A complete analysis of milk involves the determination of the water, the fat (the essential
constituent of the cream), the casein, milk-sugar, and ash.
The following is an outline of Professor Wanklyn’s neat and ingenious method of analysis:—
By means of an accurately graduated pipette, he first places 5 cubic centimetres of the milk in a small weighed platinum dish (about 14 grammes in weight) just previously ensuring the sample from which the milk is taken being thoroughly mixed.
The dish is then placed over a water-bath (the water in which must be kept vigorously boiling the whole time) for three hours, at the end of which time all the water having been driven off, there will remain in the dish a completely dried up residue.

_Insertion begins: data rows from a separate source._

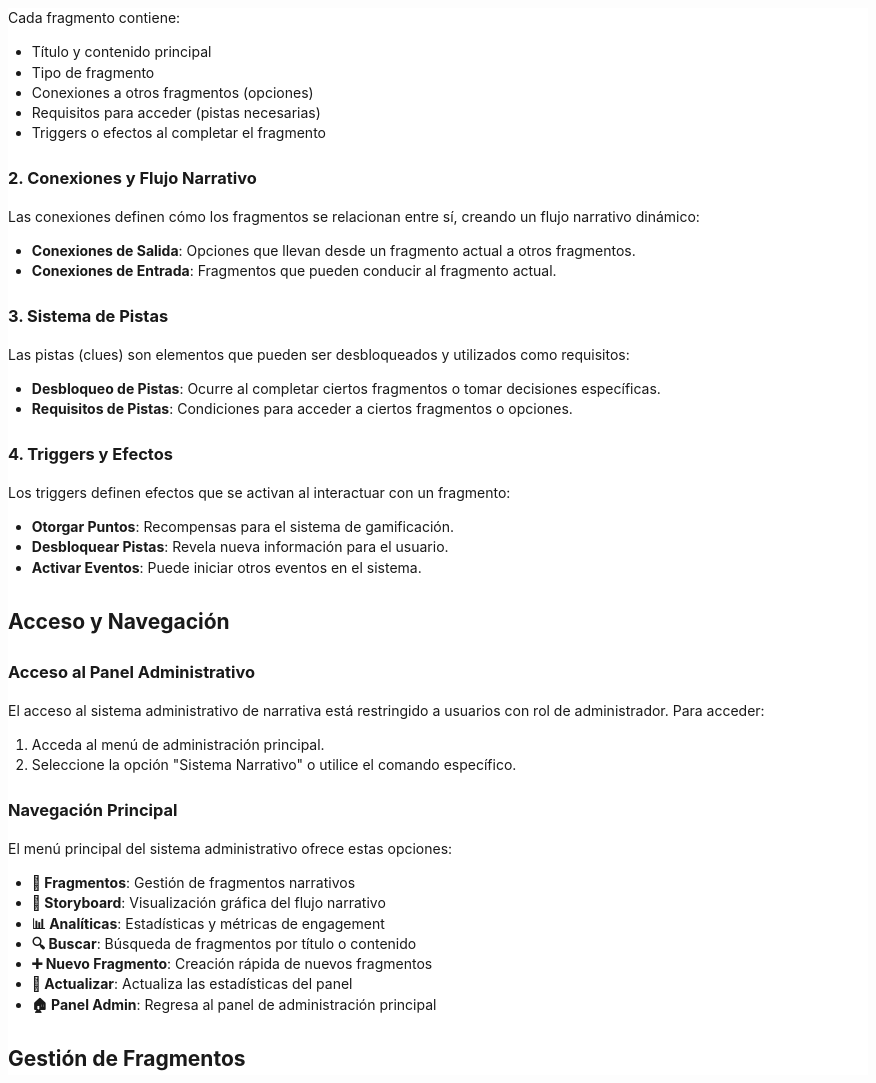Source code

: Cada fragmento contiene:
- Título y contenido principal
- Tipo de fragmento
- Conexiones a otros fragmentos (opciones)
- Requisitos para acceder (pistas necesarias)
- Triggers o efectos al completar el fragmento

### 2. Conexiones y Flujo Narrativo

Las conexiones definen cómo los fragmentos se relacionan entre sí, creando un flujo narrativo dinámico:

- **Conexiones de Salida**: Opciones que llevan desde un fragmento actual a otros fragmentos.
- **Conexiones de Entrada**: Fragmentos que pueden conducir al fragmento actual.

### 3. Sistema de Pistas

Las pistas (clues) son elementos que pueden ser desbloqueados y utilizados como requisitos:

- **Desbloqueo de Pistas**: Ocurre al completar ciertos fragmentos o tomar decisiones específicas.
- **Requisitos de Pistas**: Condiciones para acceder a ciertos fragmentos o opciones.

### 4. Triggers y Efectos

Los triggers definen efectos que se activan al interactuar con un fragmento:

- **Otorgar Puntos**: Recompensas para el sistema de gamificación.
- **Desbloquear Pistas**: Revela nueva información para el usuario.
- **Activar Eventos**: Puede iniciar otros eventos en el sistema.

## Acceso y Navegación

### Acceso al Panel Administrativo

El acceso al sistema administrativo de narrativa está restringido a usuarios con rol de administrador. Para acceder:

1. Acceda al menú de administración principal.
2. Seleccione la opción "Sistema Narrativo" o utilice el comando específico.

### Navegación Principal

El menú principal del sistema administrativo ofrece estas opciones:

- **📝 Fragmentos**: Gestión de fragmentos narrativos
- **🔖 Storyboard**: Visualización gráfica del flujo narrativo
- **📊 Analíticas**: Estadísticas y métricas de engagement
- **🔍 Buscar**: Búsqueda de fragmentos por título o contenido
- **➕ Nuevo Fragmento**: Creación rápida de nuevos fragmentos
- **🔄 Actualizar**: Actualiza las estadísticas del panel
- **🏠 Panel Admin**: Regresa al panel de administración principal

## Gestión de Fragmentos
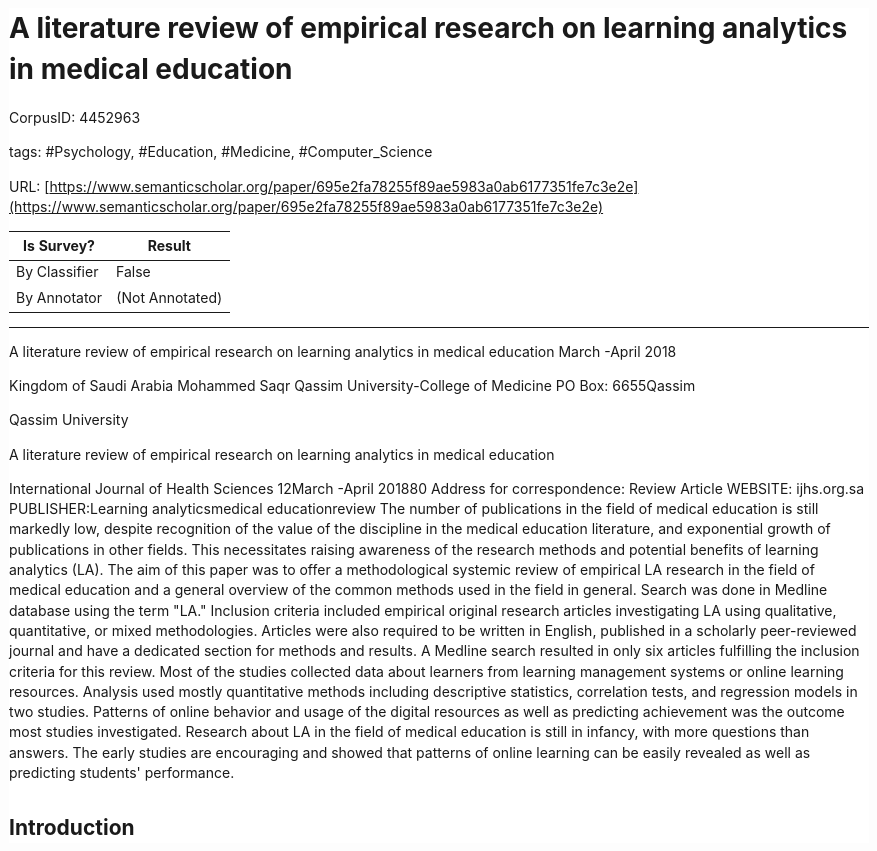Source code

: # A literature review of empirical research on learning analytics in medical education

CorpusID: 4452963
 
tags: #Psychology, #Education, #Medicine, #Computer_Science

URL: [https://www.semanticscholar.org/paper/695e2fa78255f89ae5983a0ab6177351fe7c3e2e](https://www.semanticscholar.org/paper/695e2fa78255f89ae5983a0ab6177351fe7c3e2e)
 
| Is Survey?        | Result          |
| ----------------- | --------------- |
| By Classifier     | False |
| By Annotator      | (Not Annotated) |

---

A literature review of empirical research on learning analytics in medical education
March -April 2018


Kingdom of Saudi Arabia
Mohammed Saqr
Qassim University-College of Medicine
PO Box: 6655Qassim


Qassim University


A literature review of empirical research on learning analytics in medical education

International Journal of Health Sciences
12March -April 201880 Address for correspondence: Review Article WEBSITE: ijhs.org.sa PUBLISHER:Learning analyticsmedical educationreview
The number of publications in the field of medical education is still markedly low, despite recognition of the value of the discipline in the medical education literature, and exponential growth of publications in other fields. This necessitates raising awareness of the research methods and potential benefits of learning analytics (LA). The aim of this paper was to offer a methodological systemic review of empirical LA research in the field of medical education and a general overview of the common methods used in the field in general. Search was done in Medline database using the term "LA." Inclusion criteria included empirical original research articles investigating LA using qualitative, quantitative, or mixed methodologies. Articles were also required to be written in English, published in a scholarly peer-reviewed journal and have a dedicated section for methods and results. A Medline search resulted in only six articles fulfilling the inclusion criteria for this review. Most of the studies collected data about learners from learning management systems or online learning resources. Analysis used mostly quantitative methods including descriptive statistics, correlation tests, and regression models in two studies. Patterns of online behavior and usage of the digital resources as well as predicting achievement was the outcome most studies investigated. Research about LA in the field of medical education is still in infancy, with more questions than answers. The early studies are encouraging and showed that patterns of online learning can be easily revealed as well as predicting students' performance.

## Introduction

The increase in weight between the empty dish and the residue, will give the weight of the ‘milk solids’ from 5 c.c. of milk. Of course, if this weight be multiplied by 20, the yield from 100 c.c. of milk will be obtained.
To reduce this to a percentage statement it is necessary to remember that 100 c.c. of average milk weigh 102·9 grammes. The next proceeding consists in the determination of the fat. This is done by treating the dried milk solids resulting from the 5 c.c. of milk with ether. There are several important minutiæ necessary to be observed in connection with this part of the process, for the particulars of which the reader is referred to Professor Wanklyn’s book. Suffice it to say, that if properly performed, the whole of the fat is dissolved by the ether, and being separated from the non-fatty portion of the residue is weighed and calculated as ‘fat.’

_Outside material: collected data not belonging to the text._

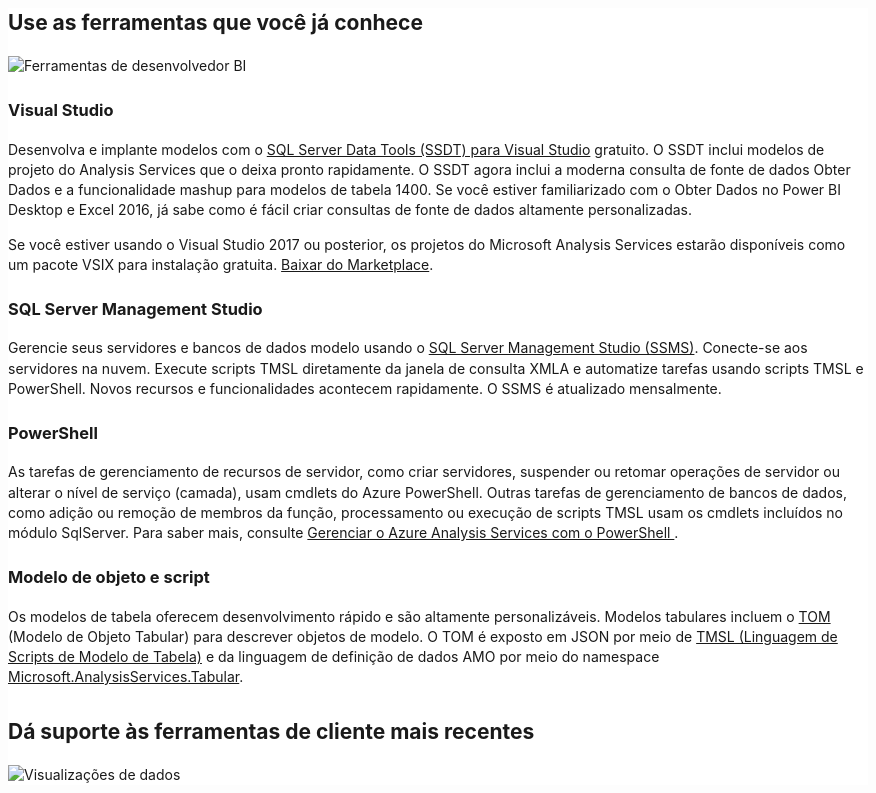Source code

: ## <a name="use-the-tools-you-already-know"></a>Use as ferramentas que você já conhece

![Ferramentas de desenvolvedor BI](./media/analysis-services-overview/aas-overview-dev-tools.png)

### <a name="visual-studio"></a>Visual Studio

Desenvolva e implante modelos com o [SQL Server Data Tools (SSDT) para Visual Studio](/sql/ssdt/download-sql-server-data-tools-ssdt) gratuito. O SSDT inclui modelos de projeto do Analysis Services que o deixa pronto rapidamente. O SSDT agora inclui a moderna consulta de fonte de dados Obter Dados e a funcionalidade mashup para modelos de tabela 1400. Se você estiver familiarizado com o Obter Dados no Power BI Desktop e Excel 2016, já sabe como é fácil criar consultas de fonte de dados altamente personalizadas. 

Se você estiver usando o Visual Studio 2017 ou posterior, os projetos do Microsoft Analysis Services estarão disponíveis como um pacote VSIX para instalação gratuita. [Baixar do Marketplace](https://marketplace.visualstudio.com/items?itemName=ProBITools.MicrosoftAnalysisServicesModelingProjects).

### <a name="sql-server-management-studio"></a>SQL Server Management Studio

Gerencie seus servidores e bancos de dados modelo usando o [SQL Server Management Studio (SSMS)](https://docs.microsoft.com/sql/ssms/download-sql-server-management-studio-ssms). Conecte-se aos servidores na nuvem. Execute scripts TMSL diretamente da janela de consulta XMLA e automatize tarefas usando scripts TMSL e PowerShell. Novos recursos e funcionalidades acontecem rapidamente. O SSMS é atualizado mensalmente.

### <a name="powershell"></a>PowerShell

As tarefas de gerenciamento de recursos de servidor, como criar servidores, suspender ou retomar operações de servidor ou alterar o nível de serviço (camada), usam cmdlets do Azure PowerShell. Outras tarefas de gerenciamento de bancos de dados, como adição ou remoção de membros da função, processamento ou execução de scripts TMSL usam os cmdlets incluídos no módulo SqlServer. Para saber mais, consulte [Gerenciar o Azure Analysis Services com o PowerShell ](analysis-services-powershell.md).

### <a name="object-model-and-scripting"></a>Modelo de objeto e script

Os modelos de tabela oferecem desenvolvimento rápido e são altamente personalizáveis. Modelos tabulares incluem o [TOM](https://docs.microsoft.com/bi-reference/tom/introduction-to-the-tabular-object-model-tom-in-analysis-services-amo) (Modelo de Objeto Tabular) para descrever objetos de modelo. O TOM é exposto em JSON por meio de [TMSL (Linguagem de Scripts de Modelo de Tabela)](https://docs.microsoft.com/bi-reference/tmsl/tabular-model-scripting-language-tmsl-reference) e da linguagem de definição de dados AMO por meio do namespace [Microsoft.AnalysisServices.Tabular](/dotnet/api/microsoft.analysisservices.tabular). 

## <a name="supports-the-latest-client-tools"></a>Dá suporte às ferramentas de cliente mais recentes

![Visualizações de dados](./media/analysis-services-overview/aas-overview-clients.png)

If, then, the amount found as fat be deducted from the whole of the milk solids previous to their treatment with ether, the ‘milk solids, not fat,’ will be arrived at. Professor Wanklyn estimates the casein[38] as follows:—He treats the milk solids, not fat, with hot alcohol, by which means he dissolves out from them, and removes the milk-sugar and the soluble chlorides. The remaining residue, consisting of casein and phosphate of sodium (chemically combined with the casein), is dried on a water-bath until it ceases to lose weight. It is then weighed along with the vessel containing it, and ignited. The combined weight of the vessel and phosphate of sodium remaining after ignition being deducted from the weight previous to ignition, the difference is the casein.
[38] Under the head “Casein” Prof Wanklyn includes the entire nitrogenous materials of milk.
Another and quicker method, recommended by Professor Wanklyn, for the determination of the casein, is to measure it by the amount of albuminoid ammonia it is capable of yielding when subjected to the ‘albuminoid ammonia process,’ invented by Messrs Wanklyn, Chapman, and Smith.